2.15 Whilst the proposed provisions do allow the information matching programme to be operated in the way and with the scope which was described in the IMPIA, they also allow something wider. In particular, the provisions do not limit the information held by Immigration, which may be matched with that sent from Courts, to that obtained from Arrival/Departure cards. Immigration maintains a very large database covering both citizens and non-citizens, which is updated with any immigration transaction including any entry into or departure from New Zealand. As drafted, this provision allows for a wholesale information matching with Immigration’s records. The proposed legislation, moreover, provides that Immigration may pass to Courts “any aliases known to be used by the person”, and I believe that this information would have to come from Immigration’s database rather than from Arrival/Departure cards. There was no mention of this in the IMPIA given to me.

2.16 Furthermore, the proposed amendments to the Immigration Act 1987 do not limit the cases sent by Courts for matching to those where Courts have already learned of a recent arrival or departure through the Customs silent alert system. Courts would be able to send to Immigration the “identifying information” about any “person who is in serious default” and learn from Immigration the individual’s known aliases, nationality, occupation and expiry date of any permit granted, as well as the address held by Immigration. Again, none of this was canvassed in the IMPIA.

2.17 On the other hand, the IMPIA set out the intention for Courts to collect the passport number and the flight number and date from Customs, before passing that information to Immigration with the request for address information. I was given to understand that the matching in Immigration was to utilise the passport and flight information so as to minimise if not eliminate any possibility of retrieving information about the wrong person. This intention has not been reflected in the terms of the proposed legislation.

2.18 I am not aware that the case has been made out for the broader scope of information matching with Immigration’s database which appears to be allowed by the proposed legislation. I would rather see the legislation narrowed to allow only the information matching activity which I understand to be the present intention and stated need of the Department for Courts, rather than enact statutory provisions which would permit something well beyond that, and for which a case has not been made out.

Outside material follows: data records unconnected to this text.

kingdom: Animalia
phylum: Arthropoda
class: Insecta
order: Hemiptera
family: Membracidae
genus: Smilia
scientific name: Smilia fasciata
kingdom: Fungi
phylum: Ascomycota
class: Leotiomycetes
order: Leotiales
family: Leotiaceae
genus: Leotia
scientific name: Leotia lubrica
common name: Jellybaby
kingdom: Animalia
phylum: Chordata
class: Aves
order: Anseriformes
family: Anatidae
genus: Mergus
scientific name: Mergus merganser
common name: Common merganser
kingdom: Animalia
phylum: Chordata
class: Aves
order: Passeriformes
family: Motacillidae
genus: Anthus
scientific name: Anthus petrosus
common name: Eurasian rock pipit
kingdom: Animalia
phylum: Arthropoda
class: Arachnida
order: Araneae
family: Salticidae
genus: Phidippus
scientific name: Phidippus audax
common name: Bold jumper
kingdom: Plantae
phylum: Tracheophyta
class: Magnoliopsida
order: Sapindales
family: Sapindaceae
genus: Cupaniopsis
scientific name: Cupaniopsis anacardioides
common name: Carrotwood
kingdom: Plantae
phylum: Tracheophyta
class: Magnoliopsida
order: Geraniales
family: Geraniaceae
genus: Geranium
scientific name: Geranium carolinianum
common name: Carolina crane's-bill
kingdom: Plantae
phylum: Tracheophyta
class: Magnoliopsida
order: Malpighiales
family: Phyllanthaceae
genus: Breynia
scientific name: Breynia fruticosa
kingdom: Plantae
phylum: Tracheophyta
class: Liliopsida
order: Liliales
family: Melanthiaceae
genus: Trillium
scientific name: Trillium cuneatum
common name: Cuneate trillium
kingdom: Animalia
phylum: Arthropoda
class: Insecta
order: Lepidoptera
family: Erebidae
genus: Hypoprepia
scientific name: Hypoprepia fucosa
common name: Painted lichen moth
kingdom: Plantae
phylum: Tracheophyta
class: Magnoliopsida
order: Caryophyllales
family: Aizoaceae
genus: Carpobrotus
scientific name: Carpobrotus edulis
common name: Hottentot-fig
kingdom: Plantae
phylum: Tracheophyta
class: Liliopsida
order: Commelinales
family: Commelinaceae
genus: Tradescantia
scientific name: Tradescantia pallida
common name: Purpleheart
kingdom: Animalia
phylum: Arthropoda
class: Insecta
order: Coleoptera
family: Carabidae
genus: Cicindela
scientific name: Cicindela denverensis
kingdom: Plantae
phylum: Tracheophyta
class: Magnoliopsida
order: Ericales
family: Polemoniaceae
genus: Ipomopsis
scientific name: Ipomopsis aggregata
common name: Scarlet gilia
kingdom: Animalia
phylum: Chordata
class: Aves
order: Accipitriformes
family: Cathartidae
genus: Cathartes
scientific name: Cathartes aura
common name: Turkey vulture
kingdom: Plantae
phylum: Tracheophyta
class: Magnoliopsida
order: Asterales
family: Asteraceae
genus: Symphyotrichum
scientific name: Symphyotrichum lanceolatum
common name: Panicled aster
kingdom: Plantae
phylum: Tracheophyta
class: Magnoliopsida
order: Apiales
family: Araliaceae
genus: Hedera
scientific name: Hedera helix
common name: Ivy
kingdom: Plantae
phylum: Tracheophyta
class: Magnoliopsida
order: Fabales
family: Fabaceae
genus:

2.19 Again with this matching programme, there is a statutory protection against Crown liability inserted into s.141AE of the Immigration Act. Given that this information matching programme deals only with the second stage of “silent alerts”, I am unsure how any liability arising out of or in connection with the execution of a warrant to arrest a person in serious default immediately after their arrival in New Zealand or immediately before their departure from New Zealand might ever be found applicable here.